**Description of the task**: Your copy should match the records below exactly, except for the pictures.

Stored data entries

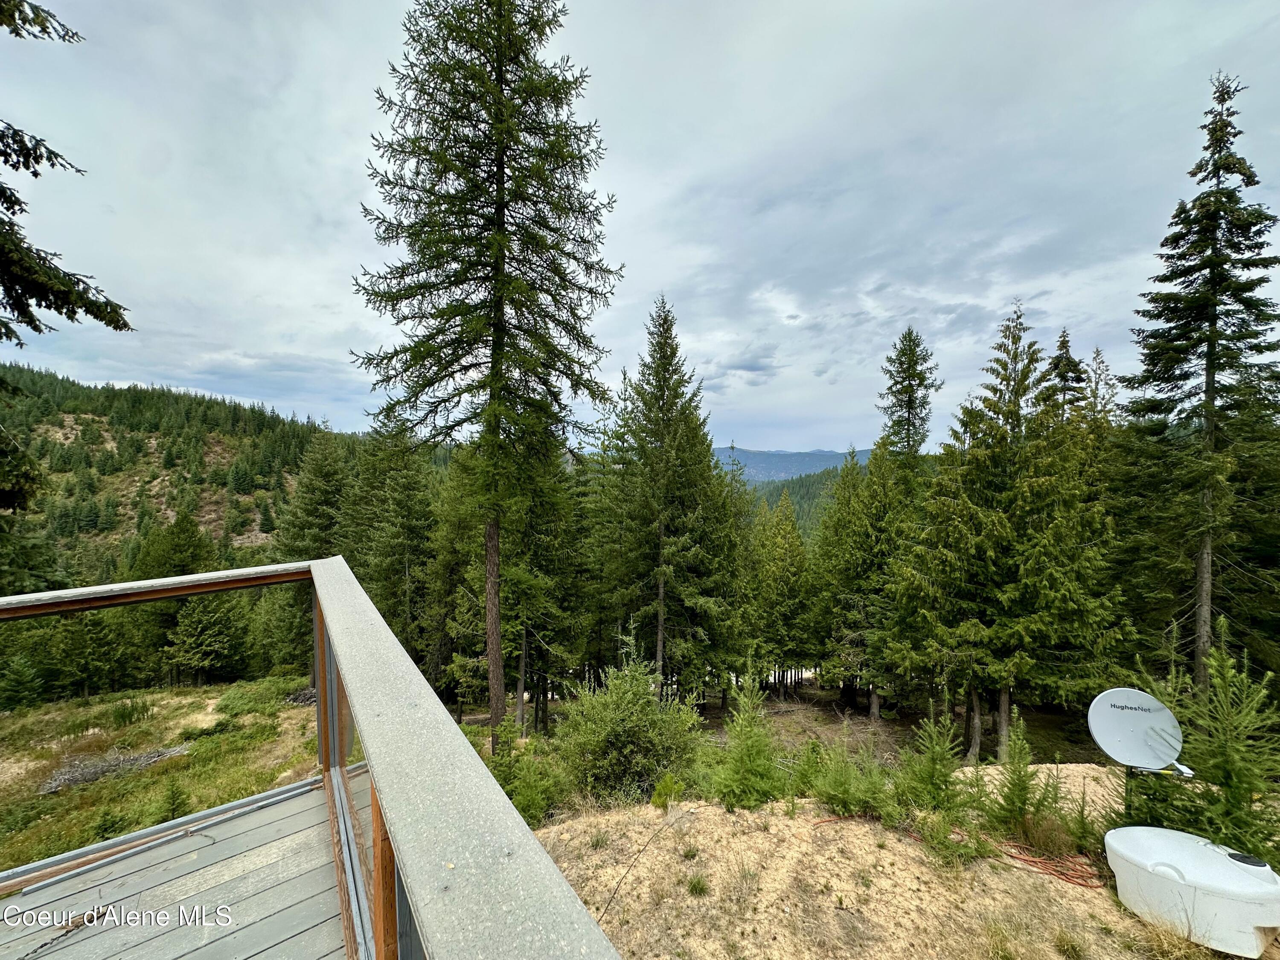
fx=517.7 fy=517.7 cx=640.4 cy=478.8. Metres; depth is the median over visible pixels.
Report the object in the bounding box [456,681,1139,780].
forest floor
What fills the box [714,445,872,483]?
distant mountain
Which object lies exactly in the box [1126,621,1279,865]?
young spruce
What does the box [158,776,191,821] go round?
young conifer
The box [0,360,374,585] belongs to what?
forested hill
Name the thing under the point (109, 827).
shrub
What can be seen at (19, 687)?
spruce tree
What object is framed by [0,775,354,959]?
deck
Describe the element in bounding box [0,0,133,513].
spruce tree
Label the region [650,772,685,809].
shrub
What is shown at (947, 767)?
spruce
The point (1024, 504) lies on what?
spruce tree
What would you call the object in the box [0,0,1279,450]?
sky
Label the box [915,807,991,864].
shrub
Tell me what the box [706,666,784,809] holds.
young spruce
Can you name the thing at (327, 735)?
deck railing
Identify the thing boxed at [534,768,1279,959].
sandy ground
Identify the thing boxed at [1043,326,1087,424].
spruce tree
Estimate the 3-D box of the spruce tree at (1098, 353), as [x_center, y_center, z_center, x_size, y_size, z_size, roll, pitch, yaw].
[17.548,0.826,19.820,3.584,12.205,3.783,0,1,-2]
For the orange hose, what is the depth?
4.59 m
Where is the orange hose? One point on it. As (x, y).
(1034, 861)
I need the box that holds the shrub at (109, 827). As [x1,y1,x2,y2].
[91,806,127,841]
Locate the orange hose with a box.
[998,837,1100,889]
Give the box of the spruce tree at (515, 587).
[436,432,586,731]
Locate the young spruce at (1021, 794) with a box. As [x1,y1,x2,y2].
[983,724,1054,842]
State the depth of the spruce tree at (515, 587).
15.77 m
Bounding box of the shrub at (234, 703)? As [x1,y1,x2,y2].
[213,676,302,716]
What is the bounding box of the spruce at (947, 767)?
[896,705,967,814]
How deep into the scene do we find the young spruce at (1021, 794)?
4.95 m
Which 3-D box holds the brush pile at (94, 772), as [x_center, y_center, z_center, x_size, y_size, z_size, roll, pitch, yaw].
[-12.064,6.538,11.914,2.892,0.520,2.374,0,1,-2]
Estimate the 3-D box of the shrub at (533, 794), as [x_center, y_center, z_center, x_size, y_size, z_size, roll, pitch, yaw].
[-1.633,4.015,7.000,1.510,1.524,1.477,1,1,36]
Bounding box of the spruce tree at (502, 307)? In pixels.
[351,0,617,749]
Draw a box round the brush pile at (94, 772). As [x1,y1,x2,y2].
[39,743,191,793]
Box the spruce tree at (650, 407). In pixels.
[600,294,740,701]
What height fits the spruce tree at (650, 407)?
14.112 m
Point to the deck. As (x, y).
(271, 848)
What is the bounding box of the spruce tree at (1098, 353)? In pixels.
[1081,343,1120,427]
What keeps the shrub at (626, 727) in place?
on the sandy ground at (1040, 875)
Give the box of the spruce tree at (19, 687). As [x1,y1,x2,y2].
[0,647,47,711]
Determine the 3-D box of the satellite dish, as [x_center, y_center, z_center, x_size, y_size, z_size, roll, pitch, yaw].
[4.081,2.139,4.254,0.684,0.692,0.506,0,1,10]
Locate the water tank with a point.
(1212, 853)
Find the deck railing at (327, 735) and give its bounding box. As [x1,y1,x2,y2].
[0,558,622,959]
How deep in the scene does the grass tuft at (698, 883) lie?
4.25 m
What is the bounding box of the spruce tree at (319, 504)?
[274,419,355,670]
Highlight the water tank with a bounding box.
[1105,823,1279,956]
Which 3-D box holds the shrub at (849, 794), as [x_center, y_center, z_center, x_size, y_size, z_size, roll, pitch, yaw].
[2.197,3.086,5.376,1.058,0.997,1.078,1,1,36]
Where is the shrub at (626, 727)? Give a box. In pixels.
[554,651,703,806]
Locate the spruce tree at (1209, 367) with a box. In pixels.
[1117,69,1279,691]
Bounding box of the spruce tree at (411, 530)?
[345,416,440,668]
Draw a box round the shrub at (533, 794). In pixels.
[488,721,567,827]
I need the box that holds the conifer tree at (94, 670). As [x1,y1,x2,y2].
[58,608,137,698]
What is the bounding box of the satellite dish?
[1086,688,1193,775]
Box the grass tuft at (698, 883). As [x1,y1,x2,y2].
[686,872,710,896]
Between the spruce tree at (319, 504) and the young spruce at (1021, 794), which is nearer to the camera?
the young spruce at (1021, 794)
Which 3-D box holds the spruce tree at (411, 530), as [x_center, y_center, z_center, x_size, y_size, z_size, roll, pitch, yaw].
[-10.159,3.235,21.414,5.339,12.922,5.191,0,1,20]
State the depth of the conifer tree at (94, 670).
23.18 m
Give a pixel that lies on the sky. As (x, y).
(247, 289)
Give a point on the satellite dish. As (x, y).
(1138, 738)
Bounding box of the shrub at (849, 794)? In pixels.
[807,733,894,818]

**Output of the exercise**:
fx=517.7 fy=517.7 cx=640.4 cy=478.8. Metres; depth is the median over visible pixels.
Report the object in the bounding box [456,681,1139,780].
forest floor
What fills the box [714,445,872,483]?
distant mountain
Which object lies exactly in the box [1126,621,1279,865]?
young spruce
What does the box [158,776,191,821] go round?
young conifer
The box [0,360,374,585] belongs to what?
forested hill
Name the thing under the point (109, 827).
shrub
What can be seen at (19, 687)?
spruce tree
What object is framed by [0,775,354,959]?
deck
Describe the element in bounding box [0,0,133,513].
spruce tree
Label the region [650,772,685,809].
shrub
What is shown at (947, 767)?
spruce
The point (1024, 504) lies on what?
spruce tree
What would you call the object in the box [0,0,1279,450]?
sky
Label the box [915,807,991,864].
shrub
Tell me what the box [706,666,784,809] holds.
young spruce
Can you name the thing at (327, 735)?
deck railing
Identify the thing boxed at [534,768,1279,959].
sandy ground
Identify the thing boxed at [1043,326,1087,424].
spruce tree
Estimate the 3-D box of the spruce tree at (1098, 353), as [x_center, y_center, z_center, x_size, y_size, z_size, roll, pitch, yaw].
[17.548,0.826,19.820,3.584,12.205,3.783,0,1,-2]
For the orange hose, what is the depth?
4.59 m
Where is the orange hose? One point on it. As (x, y).
(1034, 861)
I need the box that holds the shrub at (109, 827). As [x1,y1,x2,y2].
[91,806,127,841]
Locate the orange hose with a box.
[998,837,1100,889]
Give the box of the spruce tree at (515, 587).
[436,432,586,731]
Locate the young spruce at (1021, 794) with a box. As [x1,y1,x2,y2].
[983,724,1054,842]
State the depth of the spruce tree at (515, 587).
15.77 m
Bounding box of the shrub at (234, 703)? As [x1,y1,x2,y2].
[213,676,302,716]
What is the bounding box of the spruce at (947, 767)?
[896,705,967,814]
How deep into the scene do we find the young spruce at (1021, 794)?
4.95 m
Which 3-D box holds the brush pile at (94, 772), as [x_center, y_center, z_center, x_size, y_size, z_size, roll, pitch, yaw].
[-12.064,6.538,11.914,2.892,0.520,2.374,0,1,-2]
Estimate the 3-D box of the shrub at (533, 794), as [x_center, y_center, z_center, x_size, y_size, z_size, roll, pitch, yaw].
[-1.633,4.015,7.000,1.510,1.524,1.477,1,1,36]
Bounding box of the spruce tree at (502, 307)? In pixels.
[351,0,617,749]
Draw a box round the brush pile at (94, 772). As [x1,y1,x2,y2].
[39,743,191,793]
Box the spruce tree at (650, 407). In pixels.
[600,294,740,701]
What height fits the spruce tree at (650, 407)?
14.112 m
Point to the deck. As (x, y).
(271, 848)
What is the bounding box of the spruce tree at (1098, 353)? In pixels.
[1081,343,1120,427]
What keeps the shrub at (626, 727) in place?
on the sandy ground at (1040, 875)
Give the box of the spruce tree at (19, 687). As [x1,y1,x2,y2].
[0,647,47,711]
Determine the 3-D box of the satellite dish, as [x_center, y_center, z_center, x_size, y_size, z_size, roll, pitch, yaw].
[4.081,2.139,4.254,0.684,0.692,0.506,0,1,10]
Locate the water tank with a point.
(1212, 853)
Find the deck railing at (327, 735) and give its bounding box. As [x1,y1,x2,y2].
[0,558,622,959]
How deep in the scene does the grass tuft at (698, 883) lie?
4.25 m
What is the bounding box of the spruce tree at (319, 504)?
[274,419,355,670]
Highlight the water tank with a bounding box.
[1105,823,1279,956]
Which 3-D box holds the shrub at (849, 794), as [x_center, y_center, z_center, x_size, y_size, z_size, roll, pitch, yaw].
[2.197,3.086,5.376,1.058,0.997,1.078,1,1,36]
Where is the shrub at (626, 727)? Give a box. In pixels.
[554,651,703,806]
Locate the spruce tree at (1209, 367) with a box. In pixels.
[1117,69,1279,691]
Bounding box of the spruce tree at (411, 530)?
[345,416,440,668]
Draw a box round the shrub at (533, 794). In pixels.
[488,721,567,827]
I need the box that holds the conifer tree at (94, 670). As [x1,y1,x2,y2].
[58,608,137,698]
What is the bounding box of the satellite dish?
[1086,688,1193,775]
Box the grass tuft at (698, 883). As [x1,y1,x2,y2].
[686,872,710,896]
Between the spruce tree at (319, 504) and the young spruce at (1021, 794), which is nearer to the camera?
the young spruce at (1021, 794)
Which 3-D box holds the spruce tree at (411, 530), as [x_center, y_center, z_center, x_size, y_size, z_size, roll, pitch, yaw].
[-10.159,3.235,21.414,5.339,12.922,5.191,0,1,20]
State the depth of the conifer tree at (94, 670).
23.18 m
Give a pixel that lies on the sky. As (x, y).
(247, 289)
Give a point on the satellite dish. As (x, y).
(1138, 738)
Bounding box of the shrub at (849, 794)? In pixels.
[807,733,894,818]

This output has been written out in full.